Carnival CEO Ready to Readjust for Cuba, If Necessary

Carnival Paradise in Havana

Carnival Corporation is prepared to readjust its cruise sailings to Cuba depending on the new rules that may come with the change of the U.S. government, said the company’s CEO, Arnold Donald, during the company’s year-end and fourth quarter earnings call.

“Obviously, Cuba was a focal point for the Obama administration opening up Cuba… We’ll see what happens with the incoming administration. We obviously will be well prepared,” he said.

In 2015, as a result of licensing decisions by the Office of Foreign Assets Control of the United States Department of the Treasury under Barack Obama’s administration, cruise sailings were allowed after cessation of more than 50 years.

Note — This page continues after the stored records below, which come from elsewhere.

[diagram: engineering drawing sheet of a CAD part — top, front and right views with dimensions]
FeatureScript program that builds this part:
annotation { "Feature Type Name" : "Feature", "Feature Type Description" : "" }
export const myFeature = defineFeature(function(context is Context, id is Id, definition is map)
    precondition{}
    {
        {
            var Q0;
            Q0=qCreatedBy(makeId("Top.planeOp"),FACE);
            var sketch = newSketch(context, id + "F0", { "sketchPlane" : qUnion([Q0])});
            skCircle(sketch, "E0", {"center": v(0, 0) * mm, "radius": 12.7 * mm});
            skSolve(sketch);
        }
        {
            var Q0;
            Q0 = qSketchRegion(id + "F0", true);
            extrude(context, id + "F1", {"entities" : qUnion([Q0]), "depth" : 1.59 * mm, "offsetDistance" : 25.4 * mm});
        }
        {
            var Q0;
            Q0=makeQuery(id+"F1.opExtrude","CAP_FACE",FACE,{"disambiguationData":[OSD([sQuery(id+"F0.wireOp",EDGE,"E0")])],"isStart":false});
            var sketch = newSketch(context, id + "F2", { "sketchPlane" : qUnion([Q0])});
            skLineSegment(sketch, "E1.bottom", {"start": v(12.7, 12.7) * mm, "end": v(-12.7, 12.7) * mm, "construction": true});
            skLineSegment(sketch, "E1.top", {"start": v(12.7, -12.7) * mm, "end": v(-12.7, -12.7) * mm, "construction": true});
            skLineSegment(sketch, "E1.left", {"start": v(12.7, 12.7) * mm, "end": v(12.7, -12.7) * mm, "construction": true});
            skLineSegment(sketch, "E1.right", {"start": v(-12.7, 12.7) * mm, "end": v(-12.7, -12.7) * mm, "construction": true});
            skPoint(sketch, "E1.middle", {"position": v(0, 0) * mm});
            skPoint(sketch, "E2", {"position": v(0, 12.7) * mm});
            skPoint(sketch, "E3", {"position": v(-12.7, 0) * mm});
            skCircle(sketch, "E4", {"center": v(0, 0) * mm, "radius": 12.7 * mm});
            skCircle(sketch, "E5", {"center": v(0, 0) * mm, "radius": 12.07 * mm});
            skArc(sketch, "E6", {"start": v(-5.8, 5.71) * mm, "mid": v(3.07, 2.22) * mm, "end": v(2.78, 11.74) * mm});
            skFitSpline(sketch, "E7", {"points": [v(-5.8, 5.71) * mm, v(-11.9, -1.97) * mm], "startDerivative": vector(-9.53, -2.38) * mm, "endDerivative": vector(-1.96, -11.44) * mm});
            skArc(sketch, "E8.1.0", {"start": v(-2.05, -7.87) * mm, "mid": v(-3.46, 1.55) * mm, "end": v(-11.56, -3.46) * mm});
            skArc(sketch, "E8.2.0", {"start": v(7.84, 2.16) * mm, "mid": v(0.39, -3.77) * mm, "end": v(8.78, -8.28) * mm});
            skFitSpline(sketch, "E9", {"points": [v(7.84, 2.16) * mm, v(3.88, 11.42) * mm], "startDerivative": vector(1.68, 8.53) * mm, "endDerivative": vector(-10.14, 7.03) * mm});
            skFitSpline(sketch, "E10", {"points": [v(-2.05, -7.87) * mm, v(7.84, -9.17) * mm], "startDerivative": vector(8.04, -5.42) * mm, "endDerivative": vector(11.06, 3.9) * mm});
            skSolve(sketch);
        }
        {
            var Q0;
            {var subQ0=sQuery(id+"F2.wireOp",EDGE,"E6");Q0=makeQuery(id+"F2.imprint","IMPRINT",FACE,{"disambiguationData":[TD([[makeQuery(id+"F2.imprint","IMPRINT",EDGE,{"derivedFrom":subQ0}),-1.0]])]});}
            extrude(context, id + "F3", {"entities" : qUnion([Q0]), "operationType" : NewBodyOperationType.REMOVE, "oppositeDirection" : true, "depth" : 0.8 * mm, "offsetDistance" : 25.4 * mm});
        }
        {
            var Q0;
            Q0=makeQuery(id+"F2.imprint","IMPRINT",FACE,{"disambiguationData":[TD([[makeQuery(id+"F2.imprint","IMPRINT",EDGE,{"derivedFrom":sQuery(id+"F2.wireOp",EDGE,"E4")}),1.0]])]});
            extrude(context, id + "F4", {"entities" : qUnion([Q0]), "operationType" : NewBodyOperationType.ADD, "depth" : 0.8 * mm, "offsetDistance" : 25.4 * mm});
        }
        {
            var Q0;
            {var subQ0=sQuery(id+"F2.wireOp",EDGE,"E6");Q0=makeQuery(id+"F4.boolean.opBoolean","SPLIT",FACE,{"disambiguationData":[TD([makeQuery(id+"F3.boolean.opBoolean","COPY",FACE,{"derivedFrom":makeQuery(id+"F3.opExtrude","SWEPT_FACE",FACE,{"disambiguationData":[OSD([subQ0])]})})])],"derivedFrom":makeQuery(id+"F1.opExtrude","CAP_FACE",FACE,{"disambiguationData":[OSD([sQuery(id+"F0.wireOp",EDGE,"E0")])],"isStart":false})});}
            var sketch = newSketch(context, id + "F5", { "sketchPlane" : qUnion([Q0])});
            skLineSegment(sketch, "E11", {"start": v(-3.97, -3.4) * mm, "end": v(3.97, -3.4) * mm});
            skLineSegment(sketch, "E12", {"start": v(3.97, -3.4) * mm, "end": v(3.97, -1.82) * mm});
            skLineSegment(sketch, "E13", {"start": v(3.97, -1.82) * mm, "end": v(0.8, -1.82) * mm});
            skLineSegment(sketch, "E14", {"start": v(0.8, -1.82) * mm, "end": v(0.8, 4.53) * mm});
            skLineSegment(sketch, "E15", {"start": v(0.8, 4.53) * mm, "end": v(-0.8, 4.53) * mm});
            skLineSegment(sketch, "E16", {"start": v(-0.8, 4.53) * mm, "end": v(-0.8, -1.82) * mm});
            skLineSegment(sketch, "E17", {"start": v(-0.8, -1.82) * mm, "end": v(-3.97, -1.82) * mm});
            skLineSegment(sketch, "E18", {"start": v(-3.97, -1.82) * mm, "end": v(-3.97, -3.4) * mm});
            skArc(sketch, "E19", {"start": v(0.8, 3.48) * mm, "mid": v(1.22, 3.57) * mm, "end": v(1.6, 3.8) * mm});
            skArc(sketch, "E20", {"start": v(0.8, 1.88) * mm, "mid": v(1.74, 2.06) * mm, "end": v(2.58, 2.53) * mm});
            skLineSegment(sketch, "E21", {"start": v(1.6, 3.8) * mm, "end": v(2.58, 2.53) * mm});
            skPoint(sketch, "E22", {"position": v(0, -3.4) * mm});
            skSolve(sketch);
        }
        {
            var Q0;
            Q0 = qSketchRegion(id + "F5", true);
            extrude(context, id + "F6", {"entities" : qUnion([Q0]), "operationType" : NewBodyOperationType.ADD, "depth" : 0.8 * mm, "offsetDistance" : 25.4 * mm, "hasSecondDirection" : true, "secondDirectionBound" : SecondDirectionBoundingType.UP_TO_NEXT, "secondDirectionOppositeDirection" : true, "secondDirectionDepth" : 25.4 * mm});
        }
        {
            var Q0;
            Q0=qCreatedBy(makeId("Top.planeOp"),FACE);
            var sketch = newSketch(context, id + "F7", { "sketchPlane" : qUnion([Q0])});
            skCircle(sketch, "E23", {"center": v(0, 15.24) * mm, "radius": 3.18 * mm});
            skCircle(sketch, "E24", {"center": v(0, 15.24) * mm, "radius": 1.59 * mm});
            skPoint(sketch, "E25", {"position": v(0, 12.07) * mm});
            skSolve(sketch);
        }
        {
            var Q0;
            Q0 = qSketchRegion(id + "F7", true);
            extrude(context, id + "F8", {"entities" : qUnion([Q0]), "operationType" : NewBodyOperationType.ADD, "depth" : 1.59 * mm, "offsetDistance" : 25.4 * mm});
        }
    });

The Adonia, a cruise ship operated by a Carnival brand, was the first to sail from the port of Miami to the Cuban capital, Havana, in 2016.

Donald added on Jan. 11 that Carnival will be “well prepared” to operate in “whatever the guidelines and rules and regulations are.”

“We’ll be prepared to, again, help people who really want to go to Cuba, see it the best way we feel, which is arriving the cruise and then experiencing what Cuba has to offer when it opens,” he explained.

In June 2019, the incumbent U.S. President Donald Trump’s administration issued new Cuba restrictions, overturning Obama’s move. These restrictions banned cruises from the U.S. to the island. On Jan. 11, 2021, Trump reclassified Cuba as a “state sponsor of terrorism.”

President-elect Joe Biden, who served as the vice president during Obama’s tenure, previously hinted that he would be reversing Trump’s Cuba policy, calling it “failed” and that which “inflicted harm on Cubans and their families.”

Corrections and Amplifications: An earlier version of this article incorrectly suggested that the 2015 removal of Cuba from the U.S. list of “state sponsors of terrorism” was the enabling factor for reallowing commercial cruise sailings from the U.S. to Cuba. We have made corrections to the article to represent the specific reasons for the change.